Ici, au Canada, le gouvernement a publié en ligne les ensembles de données sur la COVID-19, et le milieu de la recherche et moi-même avons participé aux appels internationaux visant le libre accès à la recherche et aux données sur les coronavirus. Je trouve extrêmement prometteur que le gouvernement ait suivi mes conseils et mes orientations sur cette question.

En fait, nous avons pu constater l’immense contribution de la science ouverte dans la lutte contre la pandémie. L’accès à des renseignements fiables et constamment réactualisés a guidé nos actions d’intervention, non seulement dans le domaine des sciences de la santé, mais aussi dans tous les autres domaines, des systèmes alimentaires au traitement des eaux, en passant par l’économie. C’est un détail important : non seulement la science ouverte promeut-elle le libre accès aux données, mais elle encourage également la pluridisciplinarité.

Nous savons que plus les questions sociétales augmentent en complexité, plus nous devons veiller à ce que notre intervention comporte de multiples facettes. C’est pourquoi l’échange d’informations entre les disciplines est essentiel. Au cours des neuf derniers mois, cela a très bien fonctionné.

Prenons par exemple le réseau CanCOVID qui, depuis mars, a grandi pour atteindre plus de trois mille membres et qui a très bien réussi à encourager la collaboration interdisciplinaire dans la recherche sur la COVID-19.

Ou encore la communauté incroyablement diversifiée de scientifiques, de chercheurs et de praticiens qui se sont manifestés et qui ont offert leur temps et leurs ressources pour me conseiller, ces derniers mois, sur un large éventail de questions liées à la COVID-19.

Notre travail est loin d’être terminé, mais j’espère que les exemples de science ouverte en action influeront sur la perception qu’ont les gens de l’utilité et des occasions que représente la science ouverte pour nos communautés.
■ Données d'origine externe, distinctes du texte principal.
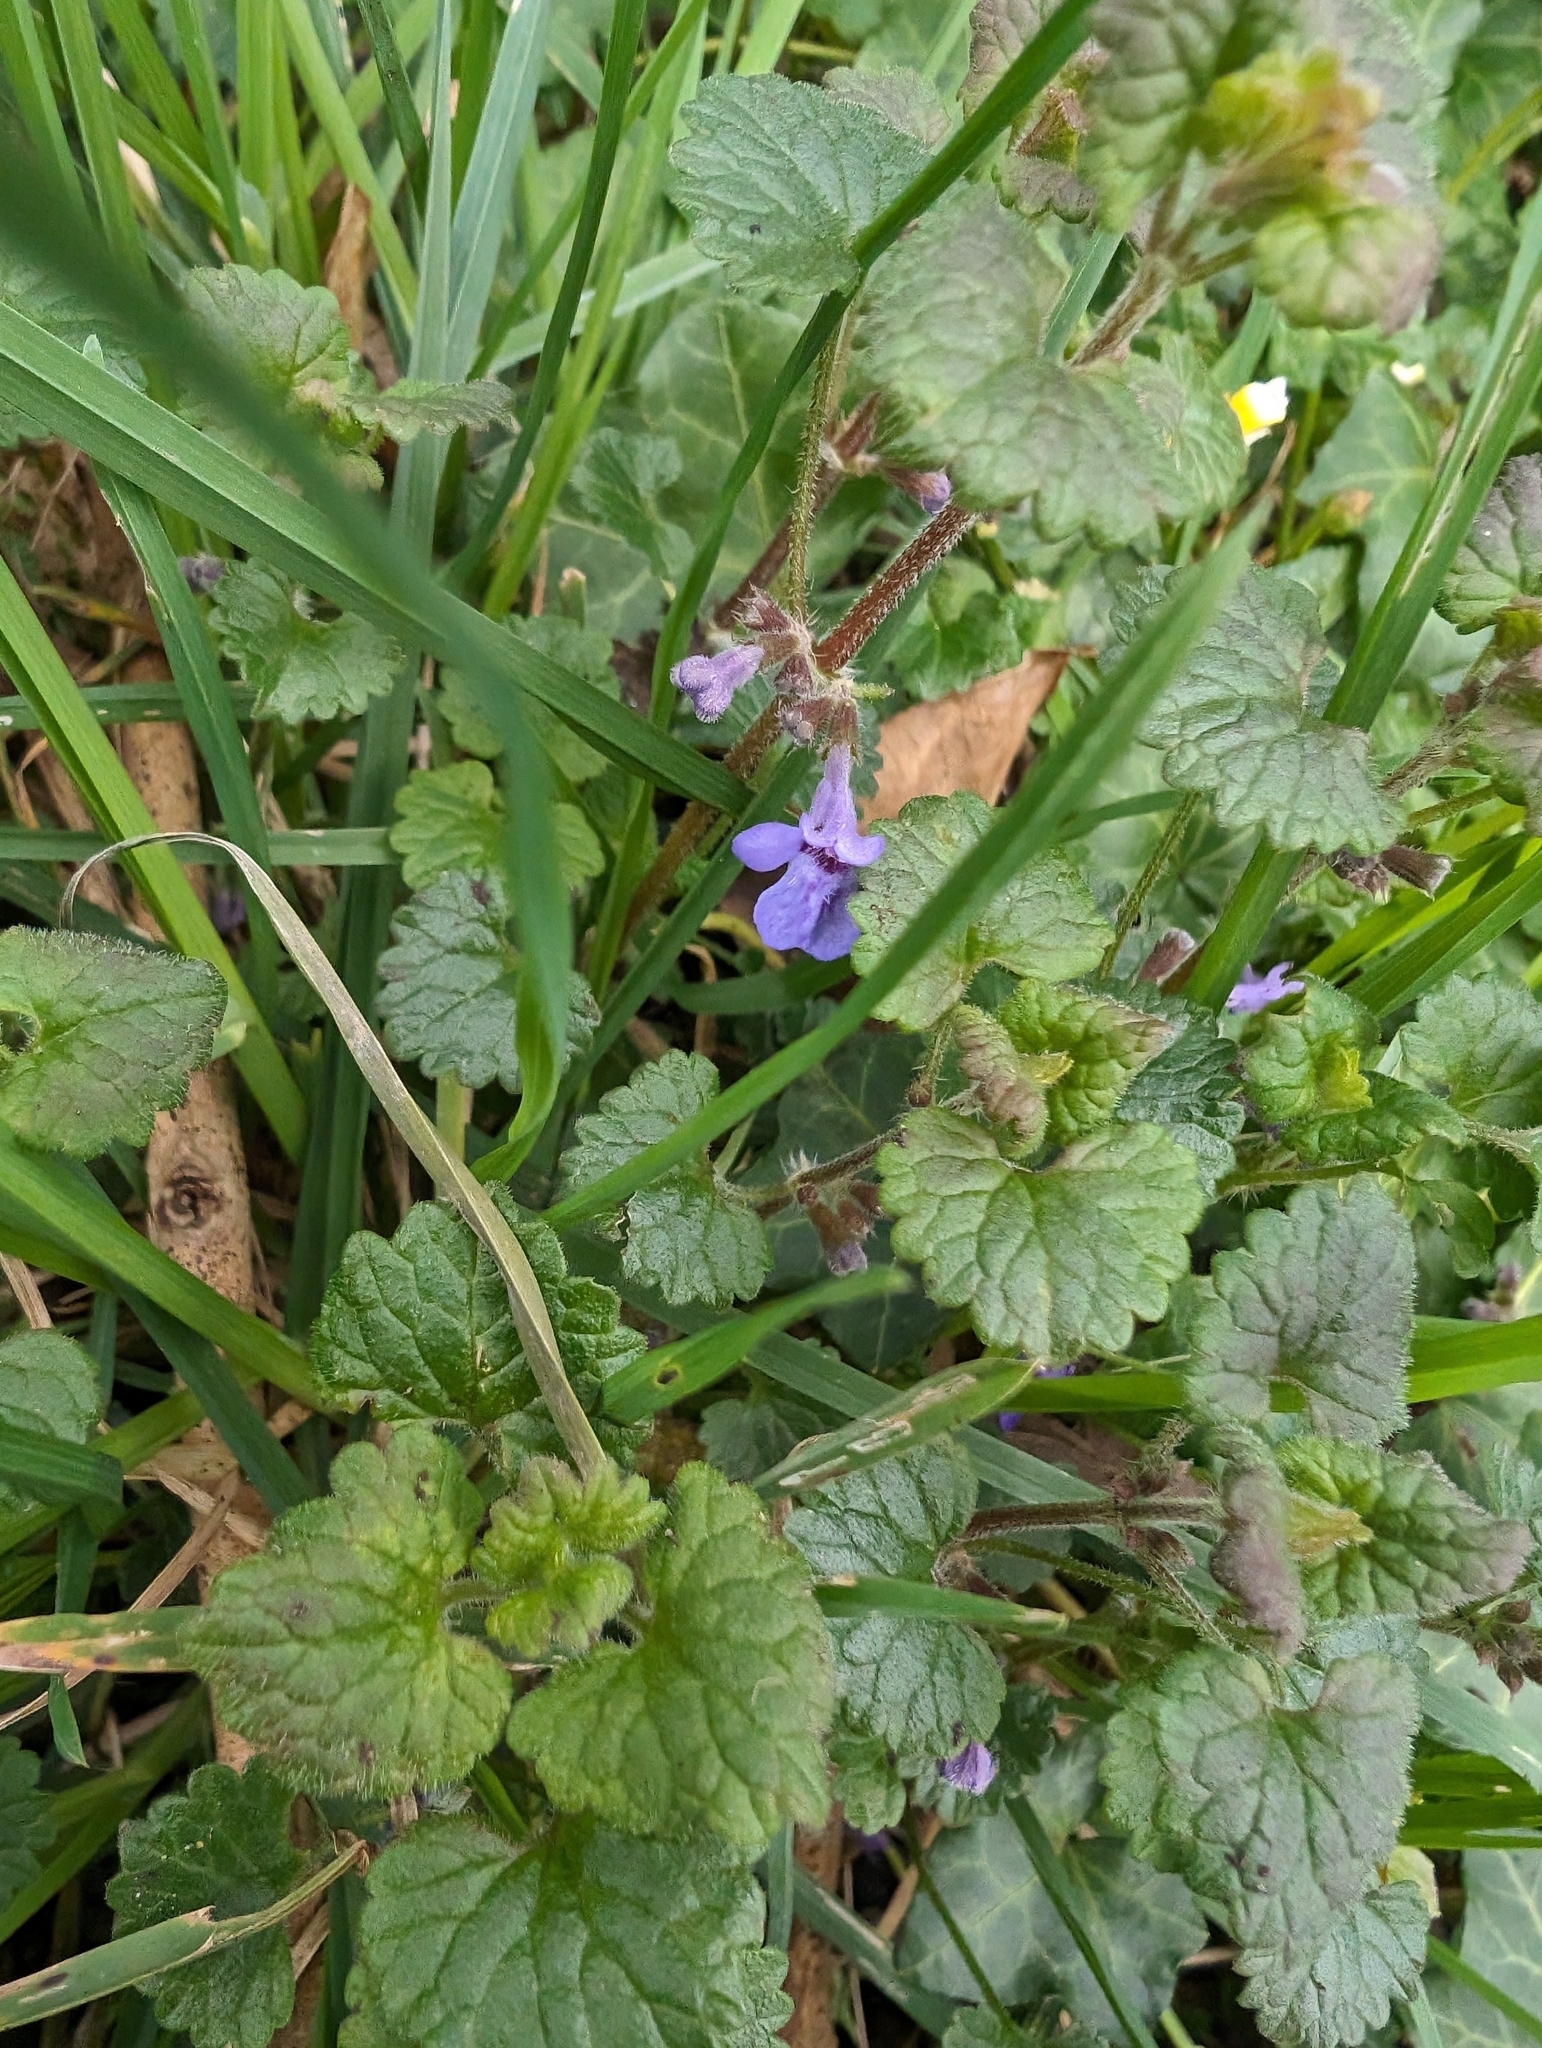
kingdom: Plantae
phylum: Tracheophyta
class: Magnoliopsida
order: Lamiales
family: Lamiaceae
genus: Glechoma
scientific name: Glechoma hederacea
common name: Ground ivy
Il sera difficile pour les Canadiens de relever le défi de la COVID-19 sans se conformer aux fondements scientifiques de la politique en matière de santé publique. Nous devons habiliter les citoyens à prendre des décisions éclairées concernant leur vie. Et nous pouvons y parvenir en leur donnant accès à la science et à des données fiables.

Or, en soumettant la recherche à une évaluation et un examen élargi, nous aurons de meilleures chances de relever ces défis et de susciter un sentiment de confiance du public en la science. Par cette approche, nous contribuons à établir un lien plus efficace entre la science et la politique. Pour que notre société adopte pleinement le libre accès, un changement de culture est peut-être nécessaire, mais la pandémie de COVID-19 nous a donné l’occasion d’opérer ce changement. Et la communauté scientifique, guidée par l’exemple de Neuro, nous a déjà montré la voie à suivre.

Merci. Je vous souhaite à tous une conférence productive et inspirante.